As an investor and operator working in this region, that matters. I care about what actually gets built, not what someone said five years ago would be nice to build. SmartMoves tells me where the region is betting. Infrastructure decisions shape property values, business viability, whether a corridor can attract talent or whether it stays stalled.

Three Categories That Point to Capital Flows

Connected Mobility includes transit improvements—the Downtown to Oakland Bus Rapid Transit line is designed to genuinely move people efficiently, not just put a bus on a road. It includes trail expansion, rural broadband, last-mile transit connections. The message underneath is: we're going to connect places. A building near a transit line is worth more. Commercial space near a trail gets foot traffic.

Sustainable and Resilient Communities is infrastructure-focused infill. Meaning: build on what exists instead of sprawling. Adaptive reuse of old buildings, stormwater systems that work with nature instead of against it, preservation of affordable housing stock.
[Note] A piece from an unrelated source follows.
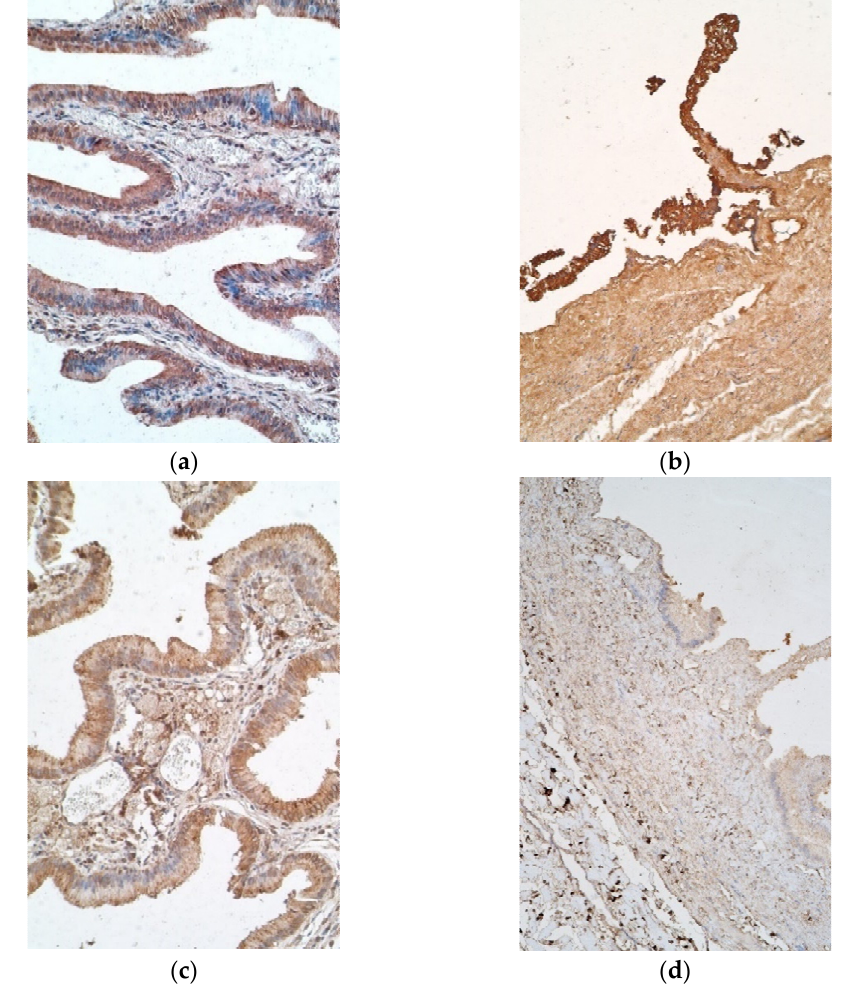
Figure 3. Micrographs of gallbladder in children with cholecystitis and in controls. ( a ) Note numerous IL-7 positive epitheliocytes and moderate number of IL-7 positive cells in connective tissue. IL-7 IMH, × 200; ( b ) note numerous IL-7 positive cells only in the epithelium of control tissue. IL-7 IMH, × 200; ( c ) few to moderate number of IL-8 positive epithelial and connective tissue cells of the patient. IL-8 IMH, × 200; ( d ) control tissue containing only few IL-8 positive cells. IL-8 IMH, × 200. Il-10 marked few to moderate positive cells in the epithelium of patients, while con- IL-8 positive epitheliocytes varied highly in patient samples, more frequently having trols demonstrated few samples with numerous positive cells. The appearance of IL-10 none to few positive cells, while controls mostly showed moderate to numerous positive cells in connective tissue was similar in patient and control samples, both con- taining none to few positive cells (Figure 4a,b).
For me as an operator, that means the buildings I buy in older neighborhoods are positioned to benefit. The region is explicitly choosing to invest in exactly the kind of places where I'm focused.

Globally Competitive Economy is workforce and clean infrastructure. Energy storage hubs. Manufacturing tech corridors. Robotics and automation training. The region is signaling it's not betting on cheap labor or commodity manufacturing. It's betting on specialized work and infrastructure that positions Southwestern Pennsylvania in the energy transition instead of left behind by it.

The Projects That Have Actual Money

The Etna to Freeport trail expansion is live. It's not conceptual. People are building it. That creates pedestrian connectivity across communities. Route 30 modernization is underway—one of the region's critical corridors, carrying commerce and commuters. Rural broadband is being deployed with actual funding attached. These aren't aspirational. They're projects you can see money being spent on.

When you're evaluating property or site for a business, you want to know what infrastructure is coming. A property near a trail extension becomes more valuable to residents. A location near a transit hub becomes more valuable to a business. A town with broadband can support remote work and agricultural tech in ways it couldn't before. These aren't big glamorous catalysts. They're the infrastructure that allows normal economic activity to function.

Why Regional Plans Usually Fail, and Why SmartMoves Might Not

Regional plans fail when they're disconnected from financing. Also when they require coordination across jurisdictions but don't have incentive structures to make that coordination actually happen. SmartMoves is explicit about the collaboration problem—funding is tight, and the region will need public-private work to execute. That honesty is useful. It means I can plan knowing that a project is possible but will require relationship-building and creative financing. I'm not counting on something that's purely theoretical.

The other reason plans fail is when they're written by consultants and disconnected from who actually does the work. This one gets more traction because the projects identified are things developers and operators actually care about. Better transit. Trail connectivity. Broadband. These aren't nice-to-haves. They're foundational to regional viability.